I think what I may end up needing to do is just add an exception logging middleware to print this same sort 5xx exception fallback, but within FastAPI
@magichair I'm not sure how we missed this in our 8.6 planning, but I'm going to take a look. :)
Edit: Oh, wait, just saw your edit. That sounds plausible. I'm still going to look into this, though, we should support handling the base Exception.
(I think) I found the root cause of our troubles. It mostly stems from: https://github.com/tiangolo/fastapi/blob/0.85.1/fastapi/applications.py#L156-L160
for key, value in self.exception_handlers.items():
if key in (500, Exception):
error_handler = value
else:
exception_handlers[key] = value
Here, FastAPI is building the middleware. It actually harkens back to my previous attempt at manipulating this (I just did it in the wrong order), https://github.com/elastic/apm-agent-python/issues/1110#issuecomment-938125906
The catch-all FastAPI exception handler that we register
app.exception_handler(Exception)(uncaught_exception_handler)
is getting "special cased" and pulled out of the list of exception_handlers and instead becomes the error_handler for the overarching ServerErrorMiddleware.

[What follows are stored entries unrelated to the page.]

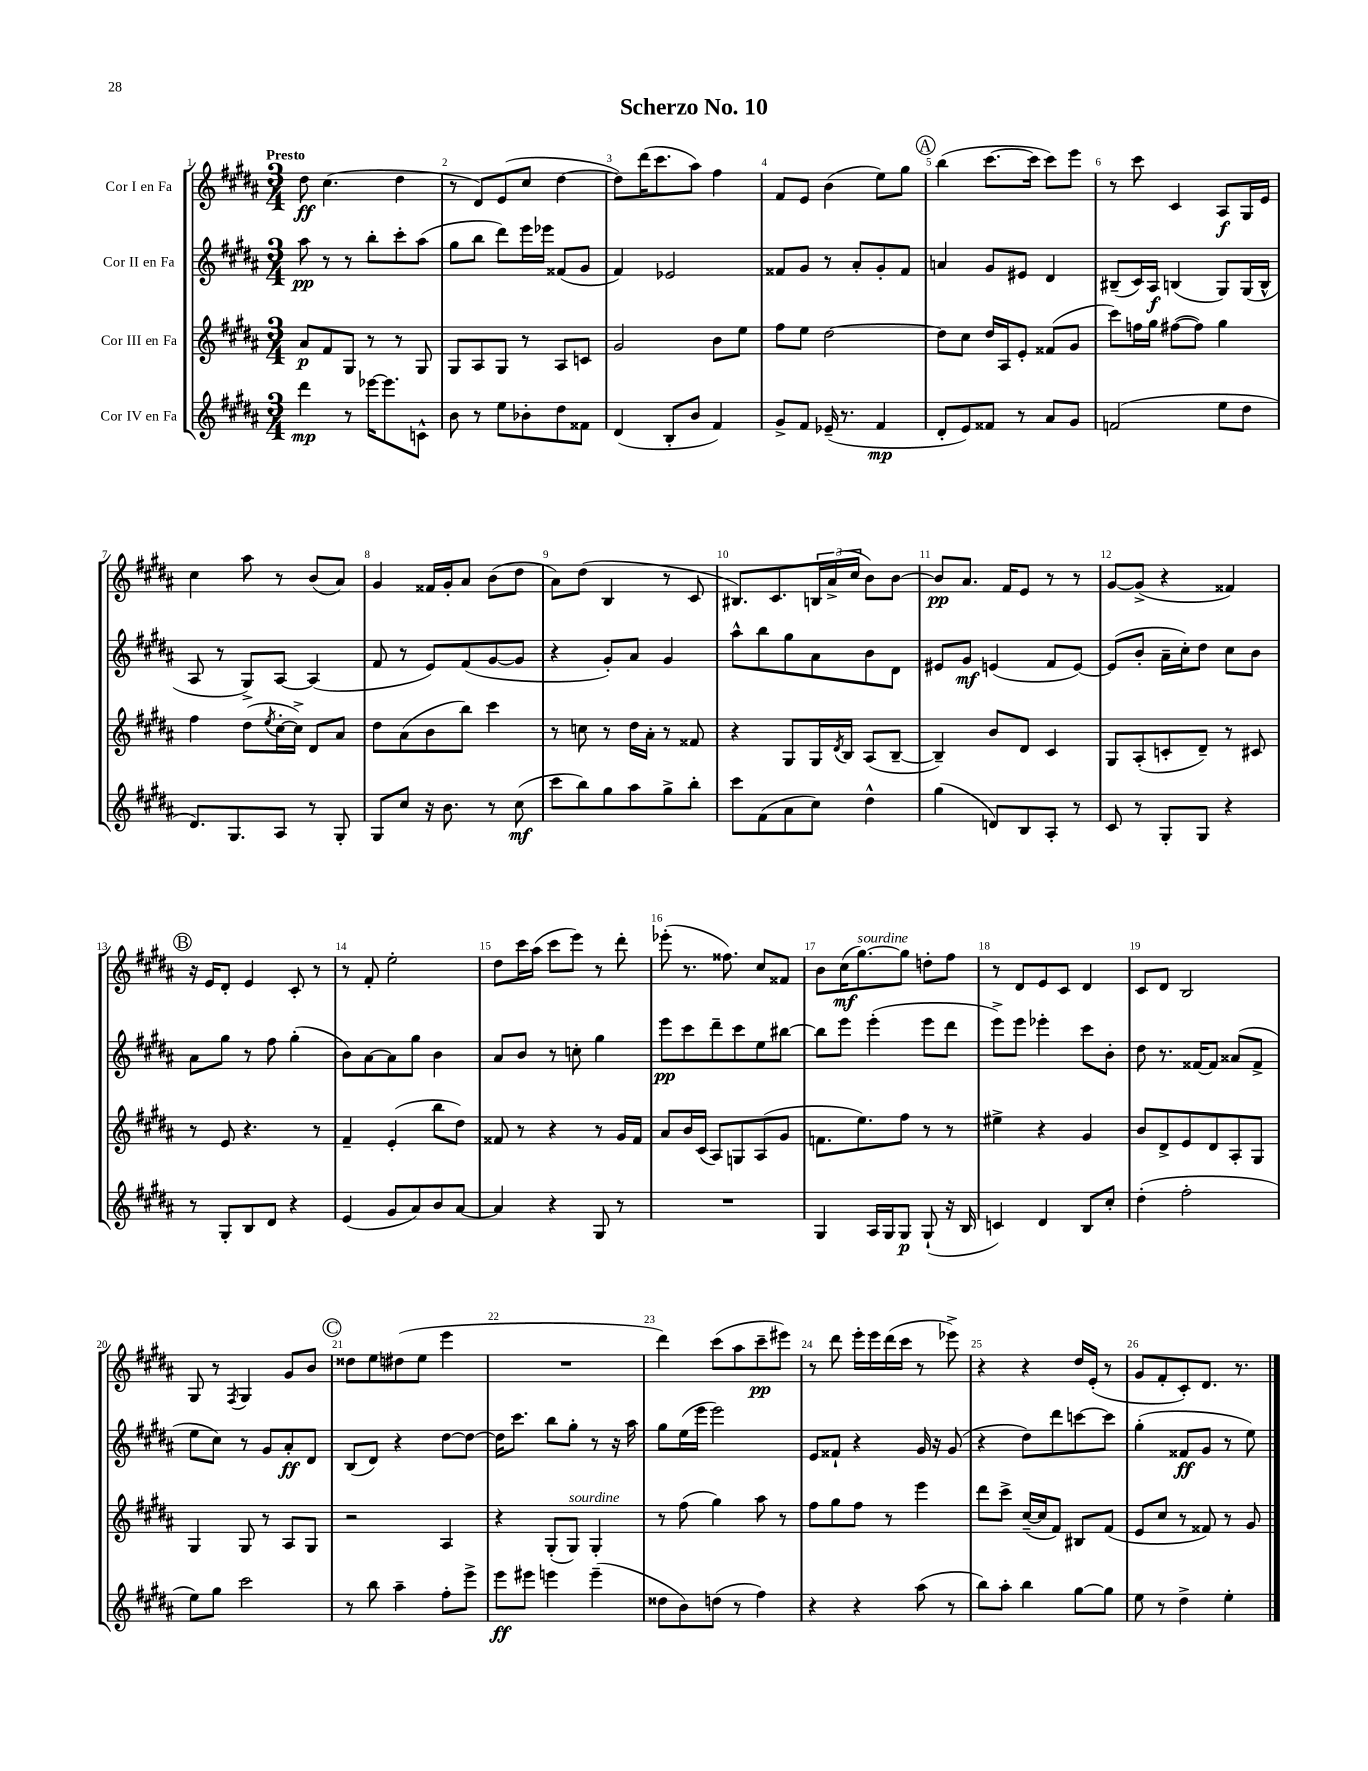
\header { title = "Scherzo No. 10" }
<<
\new StaffGroup <<
\new Staff = "s0" \with { instrumentName = "Cor I en Fa" } {
    \clef treble \key b \major \numericTimeSignature \time 3/4 \tempo "Presto"
    dis''8\ff cis''4.( dis''4 |
    r8 dis'8) e'8( cis''8 dis''4~ |
    dis''8) dis'''16( cis'''8. ais''8) fis''4 |
    fis'8 e'8 b'4( e''8) gis''8 |
    \mark \markup { \circle "A" } b''4( cis'''8.~ cis'''16 cis'''8) e'''8 |
    r8 cis'''8 cis'4 ais8\f gis16 e'16 |
    cis''4 ais''8 r8 b'8( ais'8) |
    gis'4 fisis'16 gis'16-. ais'8 b'8( dis''8 |
    ais'8) dis''8( b4 r8 cis'8 |
    bis8.) cis'8. \tuplet 3/2 { b16 ais'16->( cis''16 } b'8) b'8~ |
    b'8\pp ais'8. fis'16 e'8 r8 r8 |
    gis'8~ gis'8->( r4 fisis'4) |
    \mark \markup { \circle "B" } r16 e'16 dis'8-. e'4 cis'8-. r8 |
    r8 fis'8-. e''2-. |
    dis''8 cis'''16 ais''16( cis'''8 e'''8) r8 dis'''8-. |
    ees'''8-.( r8. fisis''8.) cis''8 fisis'8 |
    b'8 cis''16\mf( gis''8.~^\markup { \italic "sourdine" }) gis''8 d''8-. fis''8 |
    r8 dis'8 e'8 cis'8 dis'4 |
    cis'8 dis'8 b2 |
    gis8 r8 \acciaccatura { fis8 } gis4 gis'8 b'8 |
    \mark \markup { \circle "C" } disis''8 e''8 dis''8( e''8 e'''4 |
    R2. |
    dis'''4) cis'''8( ais''8 cis'''8--\pp eis'''8) |
    r8 dis'''8 e'''16-. e'''16 dis'''16( cis'''16 r8 ees'''8->) |
    r4 r4 dis''16 e'16-.( r8 |
    gis'8 fis'8-. cis'8-.) dis'8. r8. \bar "|." |
}
\new Staff = "s1" \with { instrumentName = "Cor II en Fa" } {
    \clef treble \key b \major \numericTimeSignature \time 3/4
    ais''8\pp r8 r8 b''8-. cis'''8-. ais''8( |
    gis''8 b''8 dis'''8) e'''16 ees'''16 fisis'8( gis'8 |
    fis'4) ees'2 |
    fisis'8 gis'8 r8 ais'8-. gis'8-. fisis'8 |
    \mark \markup { \circle "A" } a'4 gis'8 eis'8 dis'4 |
    bis8--( cis'16) ais16\f b4( gis8) gis16( b16-^ |
    ais8 r8 gis8->) ais8~ ais4( |
    fis'8 r8 e'8) fis'8( gis'8~ gis'8 |
    r4 gis'8-.) ais'8 gis'4 |
    ais''8-^ b''8 gis''8 ais'8 b'8 dis'8 |
    eis'8 gis'8\mf e'4( fis'8 e'8~) |
    e'8( b'8-. ais'16-- cis''16-.) dis''8 cis''8 b'8 |
    \mark \markup { \circle "B" } ais'8 gis''8 r8 fis''8 gis''4-.( |
    b'8) ais'8~ ais'8 gis''8 b'4 |
    ais'8 b'8 r8 c''8-. gis''4 |
    e'''8\pp cis'''8 dis'''8-- cis'''8 e''8 bis''8~ |
    bis''8 e'''8 e'''4-.( e'''8 dis'''8 |
    e'''8->) e'''8 ees'''4-. cis'''8 b'8-. |
    dis''8 r8. fisis'16~ fisis'8 aisis'8( fisis'8-> |
    e''8 cis''8) r8 gis'8 ais'8-.\ff dis'8 |
    \mark \markup { \circle "C" } b8( dis'8) r4 dis''8~ dis''8~ |
    dis''16 cis'''8. b''8 gis''8-. r8 r16 ais''16 |
    gis''8 e''16( e'''16 e'''2) |
    e'8 fisis'8-! r4 gis'16 r16 gis'8( |
    r4 dis''8) dis'''8 c'''8~ c'''8 |
    gis''4-.( fisis'8\ff gis'8 r8 e''8) \bar "|." |
}
\new Staff = "s2" \with { instrumentName = "Cor III en Fa" } {
    \clef treble \key b \major \numericTimeSignature \time 3/4
    ais'8\p fis'8 gis8 r8 r8 gis8 |
    gis8 ais8 gis8 r8 ais8 c'8 |
    gis'2 b'8 e''8 |
    fis''8 e''8 dis''2~ |
    \mark \markup { \circle "A" } dis''8 cis''8 dis''16 ais16 e'8-. fisis'8( gis'8 |
    cis'''8) f''16 gis''16 fis''8~( fis''8) gis''4 |
    fis''4 dis''8( \acciaccatura { e''8 } cis''16~-. cis''16->) dis'8 ais'8 |
    dis''8 ais'8( b'8 b''8) cis'''4 |
    r8 c''8 r8 dis''16 ais'16-. r8 fisis'8 |
    r4 gis8 gis16 \acciaccatura { dis'8 } b16 ais8( b8~-- |
    b4--) b'8 dis'8 cis'4 |
    gis8 ais8-.( c'8-. dis'8--) r8 cis'8 |
    \mark \markup { \circle "B" } r8 e'8 r4. r8 |
    fis'4-- e'4-.( b''8 dis''8) |
    fisis'8 r8 r4 r8 gis'16 fisis'16 |
    ais'8 b'16 cis'16( ais8) g8 ais8( gis'8 |
    f'8. e''8.) fis''8 r8 r8 |
    eis''4-> r4 gis'4 |
    b'8 dis'8-> e'8 dis'8 ais8-. gis8 |
    gis4 gis8 r8 ais8 gis8 |
    \mark \markup { \circle "C" } r2 ais4 |
    r4 gis8-.( gis8^\markup { \italic "sourdine" }) gis4-. |
    r8 fis''8( gis''4) ais''8 r8 |
    fis''8 gis''8 fis''8 r8 e'''4 |
    dis'''8 cis'''8-> cis''16~--( cis''16 fis'8) bis8 fis'8( |
    e'8 cis''8 r8 fisis'8) r8 gis'8 \bar "|." |
}
\new Staff = "s3" \with { instrumentName = "Cor IV en Fa" } {
    \clef treble \key b \major \numericTimeSignature \time 3/4
    dis'''4\mp r8 ees'''16~ ees'''8. c'8-^ |
    b'8 r8 e''8 bes'8-. dis''8 fisis'8 |
    dis'4( b8-. b'8 fis'4) |
    gis'8-> fis'8 ees'16--( r8. fis'4\mp |
    \mark \markup { \circle "A" } dis'8-. e'8) fisis'8 r8 ais'8 gis'8 |
    f'2( e''8 dis''8 |
    dis'8.) gis8. ais8 r8 gis8-. |
    gis8 cis''8 r16 b'8. r8 cis''8\mf( |
    cis'''8 b''8) gis''8 ais''8 gis''8-> b''8-. |
    cis'''8 fis'8( ais'8 cis''8) dis''4-^ |
    gis''4( d'8) b8 ais8-. r8 |
    cis'8 r8 gis8-. gis8 r4 |
    \mark \markup { \circle "B" } r8 gis8-. b8 dis'8 r4 |
    e'4( gis'8 ais'8) b'8 ais'8~ |
    ais'4 r4 gis8 r8 |
    R2. |
    gis4 ais16 gis16 gis8\p gis8-!( r16 b16 |
    c'4) dis'4 b8 cis''8-. |
    dis''4-.( fis''2-. |
    e''8) gis''8 cis'''2 |
    \mark \markup { \circle "C" } r8 b''8 ais''4-- fis''8-. e'''8-> |
    e'''8\ff eis'''8 e'''4 e'''4--( |
    disis''8 b'8) d''8( r8 fis''4) |
    r4 r4 ais''8( r8 |
    b''8) ais''8-. b''4 gis''8~ gis''8 |
    e''8 r8 dis''4-> e''4-. \bar "|." |
}
>>
>>
\layout { \context { \Score \override BarNumber.break-visibility = ##(#f #t #t) barNumberVisibility = #all-bar-numbers-visible } }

https://github.com/tiangolo/fastapi/blob/0.85.1/fastapi/applications.py#L162-L168
middleware = (
[Middleware(ServerErrorMiddleware, handler=error_handler, debug=debug)]
+ self.user_middleware
+ [
Middleware(
ExceptionMiddleware, handlers=exception_handlers, debug=debug
),
The self.user_middleware is where ElasticAPM ends up and as such, finishes and does all of its finally work like end_transaction() before the ServerErrorMiddleware kicks in and does its work.

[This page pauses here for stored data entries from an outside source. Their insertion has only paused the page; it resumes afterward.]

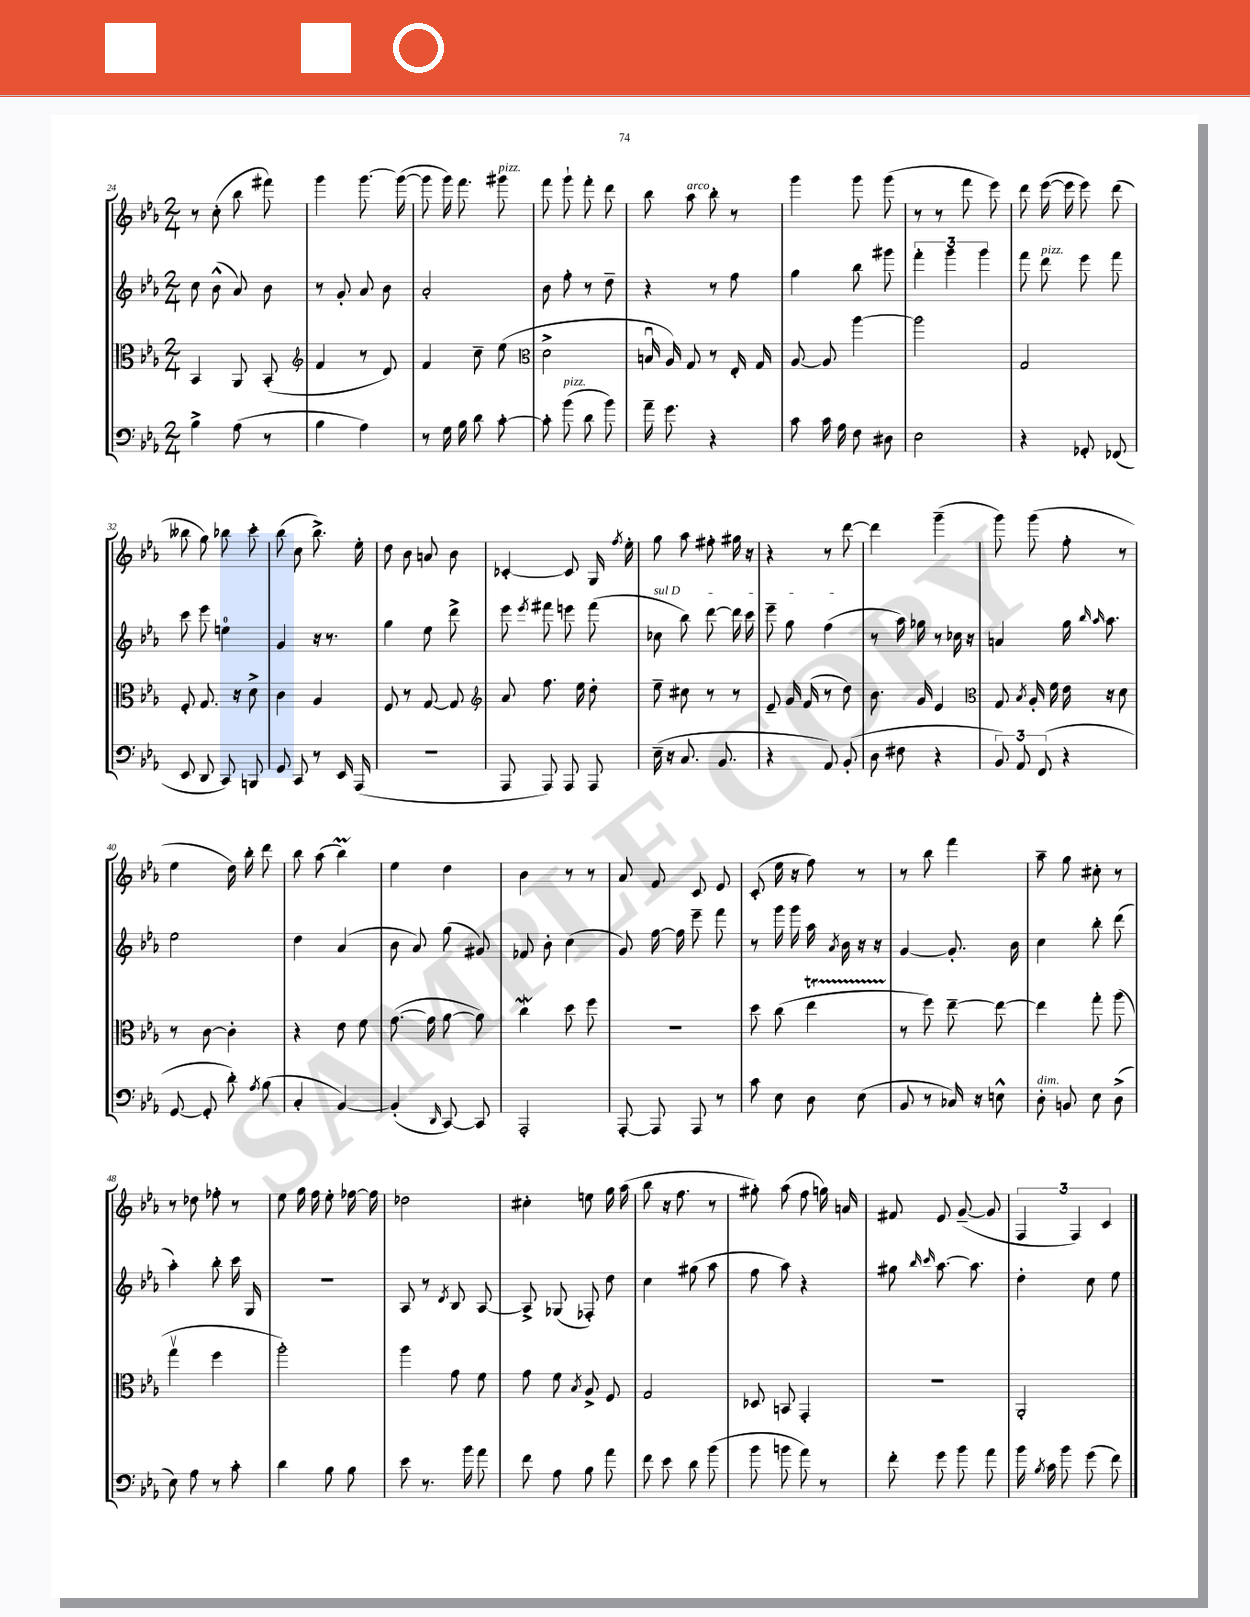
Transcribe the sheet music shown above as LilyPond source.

<<
\new StaffGroup <<
\new Staff = "s0" {
    \clef treble \key ees \major \numericTimeSignature \time 2/4
    \autoBeamOff r8 c''8-.( bes''8 fis'''8) |
    g'''4 g'''8.~ g'''16~( |
    g'''8 g'''16) f'''8. gis'''8^\markup { \italic "pizz." } |
    f'''8 g'''8-! f'''8-. d'''8 |
    bes''8 aes''8^\markup { \italic "arco" } bes''8-. r8 |
    g'''4 g'''8 g'''8( |
    r8 r8 f'''8 ees'''8) |
    d'''8 ees'''16~( ees'''16 ees'''8) d'''8( |
    beses''8 g''8) bes''8 c'''8-. |
    bes''8( c''8 bes''8.->) ees''16-. |
    d''8 bes'8 a'8 bes'8 |
    ces'4~-. ces'8 g16 \acciaccatura { f''8 } ees''16-. |
    g''8 aes''8 fis''8-. gis''16 r16 |
    r4 r8 d'''8~ |
    d'''4 g'''4--( |
    g'''8) g'''8( f''8-. r8 |
    ees''4 d''16) bes''16-. d'''8 |
    bes''8 aes''8( bes''4\prall) |
    ees''4 d''4 |
    bes'4 r8 r8 |
    aes'8 f'8 c'8 ees'8 |
    c'8-.( ees''16 r16 f''8) r8 |
    r8 bes''8 f'''4 |
    aes''8-- g''8 cis''8-. r8 |
    r8 des''8 fes''8-. r8 |
    ees''8 g''16 f''16 ees''8-. fes''16~ fes''16 |
    des''2 |
    cis''4-. e''8 g''16 aes''16( |
    bes''8 r16 f''8. r8 |
    gis''8-.) aes''8( f''8 g''16) a'16 |
    fis'8 ees'8 g'8~--( g'8 |
    \tuplet 3/2 { f4 f4) c'4 } \bar "|." |
}
\new Staff = "s1" {
    \clef treble \key ees \major \numericTimeSignature \time 2/4
    \autoBeamOff c''8 bes'8-^( aes'8) bes'8 |
    r8 g'8-. aes'8 bes'8 |
    aes'2-. |
    bes'8 f''8-. r8 d''8-- |
    r4 r8 f''8 |
    g''4 bes''8 gis'''8 |
    \tuplet 3/2 { f'''4-. g'''4 g'''4 } |
    f'''8 d'''8^\markup { \italic "pizz." } ees'''8 f'''8 |
    c'''8 ees'''8 e''4-0 |
    g'4 r16 r8. |
    g''4 ees''8 d'''8-> |
    ees'''8 \acciaccatura { ees'''8 } fis'''8 e'''8 fis'''8( |
    \once \override TextSpanner.bound-details.left.text = \markup { \italic "sul D" } ces''8\startTextSpan bes''8) d'''8~ d'''16 c'''16 |
    ees'''8-- g''8 f''4\stopTextSpan( |
    r8 aes''16) ges''16 r8 ces''16 r16 |
    a'4 g''16 \grace { bes''16 aes''16 } aes''8. |
    ees''2 |
    d''4 aes'4( |
    bes'8 aes'8) g''8( gis'8) |
    fes'8 bes'8-. c''4( |
    g'8) f''16~ f''16 ees'''8-- f'''8 |
    r8 g'''16 g'''16 aes''16 \acciaccatura { aes'8 } bes'16 r16 r16 |
    g'4~ g'8.-. bes'16 |
    c''4 bes''8-. d'''8( |
    aes''4-.) bes''8-. c'''16 g16 |
    R2 |
    aes8 r8 \acciaccatura { d'8 } bes8 aes8~ |
    aes8-> ges8( fes8-.) d''8 |
    c''4 gis''8( aes''8 |
    f''8 aes''8) r4 |
    gis''8 \grace { bes''16 c'''16 } aes''8.~ aes''8. |
    d''4-. c''8 ees''8 \bar "|." |
}
\new Staff = "s2" {
    \clef alto \key ees \major \numericTimeSignature \time 2/4
    \autoBeamOff bes,4 aes,8 bes,8-.( |
    \clef treble f'4 r8 d'8) |
    f'4 c''8-- ees''8( |
    \clef alto d'2-> |
    b16\downbow aes16) g8 r8 ees16-. g16 |
    aes8~ aes8 aes''4~ |
    aes''2 |
    g2 |
    f8-. g8. r16 d'8-> |
    c'4 aes4 |
    f8 r8 g8~ g8 |
    \clef treble aes'8 f''8. ees''16 d''8-. |
    ees''8-- cis''8 r8 r8 |
    ees'8-- g'16 f'16( r8 d''8) |
    bes'8. g'16 ees'4 |
    \clef alto g8 \acciaccatura { bes8 } aes16-. f'16 ees'16 r16 d'8 |
    r8 c'8~ c'4-. |
    r4 ees'8 f'8 |
    g'8.~( g'16 aes'8~ aes'8) |
    c''4\mordent d''8 f''8 |
    r2 |
    d''8 c''8( ees''4\startTrillSpan |
    r8\stopTrillSpan f''8) ees''8~-- ees''8~ |
    ees''4 g''8-. aes''8( |
    g''4\upbow f''4 |
    aes''2-.) |
    aes''4 g'8 f'8 |
    g'8 f'8 \acciaccatura { bes8 } aes8-> f8 |
    g2 |
    des8 b,8 g,4-. |
    r2 |
    aes,2-. \bar "|." |
}
\new Staff = "s3" {
    \clef bass \key ees \major \numericTimeSignature \time 2/4
    \autoBeamOff bes4-> aes8( r8 |
    bes4 aes4) |
    r8 g16 bes16 d'8 c'8~-. |
    c'8-. bes'8^\markup { \italic "pizz." }( d'8 bes'8) |
    aes'16-- g'8. r4 |
    c'8 c'16 aes16 f8 dis8 |
    ees2 |
    r4 ges,8-. fes,8( |
    ees,8 d,8 c,8) b,,8 |
    g,8 c,8 r8 ees,16 aes,,16( |
    r2 |
    aes,,8 aes,,8) aes,,8 aes,,8 |
    ees16--( r16 c8. bes,8. |
    r4 aes,8) bes,8-.( |
    d8 fis8 r4 |
    \tuplet 3/2 { bes,8) aes,8 f,8( } r4 |
    g,8~ g,8-. d'8-.) \acciaccatura { aes8 } bes8( |
    c4-. bes,4~) |
    bes,4-.( \grace { d,16 } c,8~) c,8 |
    aes,,2-. |
    aes,,8~-. aes,,8 aes,,8 r8 |
    c'8 ees8 d8 ees8( |
    bes,8 r8 ces16) r16 e8-^ |
    d8-.^\markup { \italic "dim." } b,8 ees8 d8->( |
    ees8) aes8 r8 c'8-. |
    d'4 bes8 bes8 |
    ees'8 r8. bes'16 aes'8 |
    f'8 aes8 bes8 aes'8 |
    f'8 ees'8 d'8 bes'8( |
    bes'8 b'8 aes'8) r8 |
    f'8-. g'8 bes'8 aes'8 |
    bes'16 \acciaccatura { bes8 } c'16 bes'8 g'8( f'8) \bar "|." |
}
>>
>>
\layout { \context { \Score currentBarNumber = #24 } }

@magichair Great research, thank you.
Perhaps we need to instrument ServerErrorMiddleware to make sure the transaction is available at that point. I'll have to think on this and dive the code a bit.
It appears that both Starlette and FastAPI automatically use ServerErrorMiddleware as the outer-most middleware. However, only FastAPI monkeys with the Exception handling. One potential solution is to monkeypatch that middleware class to do our end_transaction() there, instead of in the user middleware. But that's a bit more brittle than what we're doing now since we'd be reaching into their code instead of sticking to our middleware.
It still may be the best option. It would be a really simple wrapper and I don't know how to send the transaction context forward otherwise. 🤔
Just kidding, Starlette does it too so this will be good to get fixed: https://github.com/encode/starlette/blob/3453fd6b6259393f3744815b49af297c934f32d0/starlette/applications.py#L85-L99
I have a POC in #1674 but it's not working yet. My code isn't being hit, still trying to figure out why.
Now that's the APM monkeypatching magic I was looking for! Here I am mitigating over in user land 😛 Thank you for jumping in on this, I'm happy to help test in any way I can.